Regardless of Rum Row’s location or the logistics, the whole operation remained above-board, involving nothing criminal or untoward. As Hudson stressed in his interview, “We operated perfectly legally. We considered ourselves philanthropists! We supplied good liquor to poor thirsty Americans who were poisoning themselves with rotten moonshine … and brought prosperity back to the harbour of Vancouver … Many people thought of rum running as a piratical trade …” Instead, “it wasn’t anything dangerous. Simple, clean business operation from start to finish, no firing or hijacking, nobody lost or drowned or killed, good wages, paid well, a bonanza in Vancouver because Vancouver was in the dumps!” This proved especially true during the early years of Prohibition, when rum running remained mostly a trouble-free way to earn a fast dollar, especially for those who might own an old fishboat, packer or towboat with a reasonably sized hold, if not crewing aboard a mother ship. The only real threat was from hijacking. It was the Americans who took all the risk and who needed the fast hulls in order to outrun their own Coast Guard once back in US waters. Even so, the US Coast Guard was dreadfully lacking in patrol boats at the onset of Prohibition.
Still, there were also some major costs to bear that played out over the fourteen years that the Volstead Act remained in effect south of the line.
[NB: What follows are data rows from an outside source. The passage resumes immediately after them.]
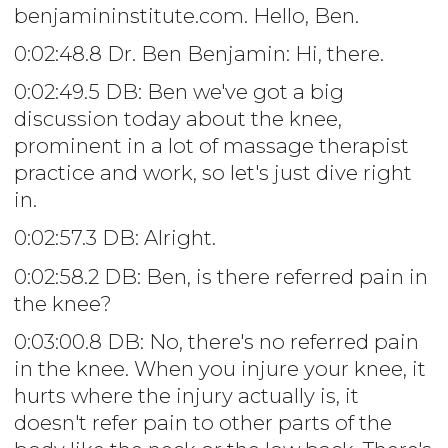
benjamininstitute.com. Hello, Ben.
0:02:48.8 Dr. Ben Benjamin: Hi, there.
0:02:49.5 DB: Ben we've got a big
discussion today about the knee,
prominent in a lot of massage therapist
practice and work, so let's just dive right
in.
0:02:57.3 DB: Alright.
0:02:58.2 DB: Ben, is there referred pain in
the knee?
0:03:00.8 DB: No, there's no referred pain
in the knee. When you injure your knee, it
hurts where the injury actually is, it
doesn't refer pain to other parts of the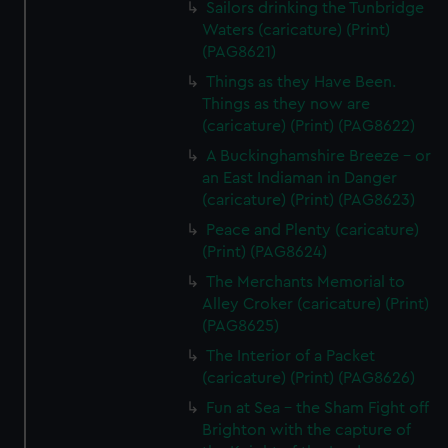
Sailors drinking the Tunbridge
Waters (caricature) (Print)
(PAG8621)
Things as they Have Been.
Things as they now are
(caricature) (Print) (PAG8622)
A Buckinghamshire Breeze - or
an East Indiaman in Danger
(caricature) (Print) (PAG8623)
Peace and Plenty (caricature)
(Print) (PAG8624)
The Merchants Memorial to
Alley Croker (caricature) (Print)
(PAG8625)
The Interior of a Packet
(caricature) (Print) (PAG8626)
Fun at Sea - the Sham Fight off
Brighton with the capture of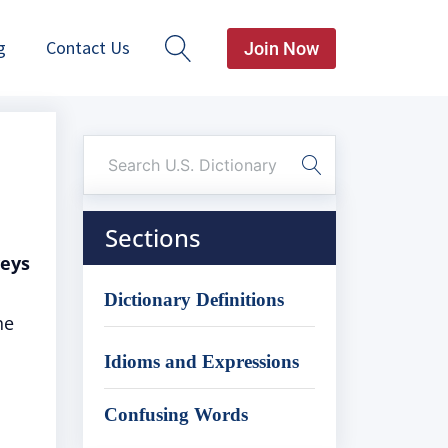
g
Contact Us
Join Now
Sections
veys
Dictionary Definitions
he
Idioms and Expressions
Confusing Words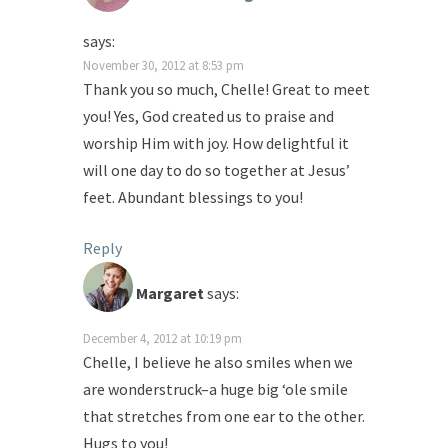
says:
November 30, 2012 at 8:53 pm
Thank you so much, Chelle! Great to meet
you! Yes, God created us to praise and
worship Him with joy. How delightful it
will one day to do so together at Jesus’
feet. Abundant blessings to you!
Reply
Margaret
says:
December 4, 2012 at 10:19 pm
Chelle, I believe he also smiles when we
are wonderstruck–a huge big ‘ole smile
that stretches from one ear to the other.
Hugs to you!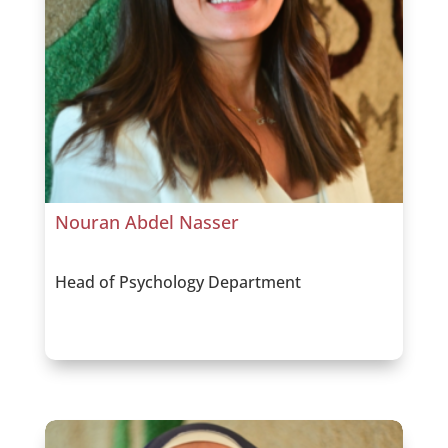
Nouran Abdel Nasser
Head of Psychology Department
Of course, throughout the United States there were particularly tragic consequences that arose from Prohibition. Right from the very start, bootlegging soon fell under the command and control of America’s very own sophisticated management entities, those of the criminal element. And as the 1920s progressed, the downside to all the high adventure and romance of running booze out of Canadian waters began to reveal itself. Even so, the tales of high adventure around local waters and down the American coast still resonate, especially following the publication of memoirs later in life by some of the characters that took advantage of Prohibition in order to earn a good dollar.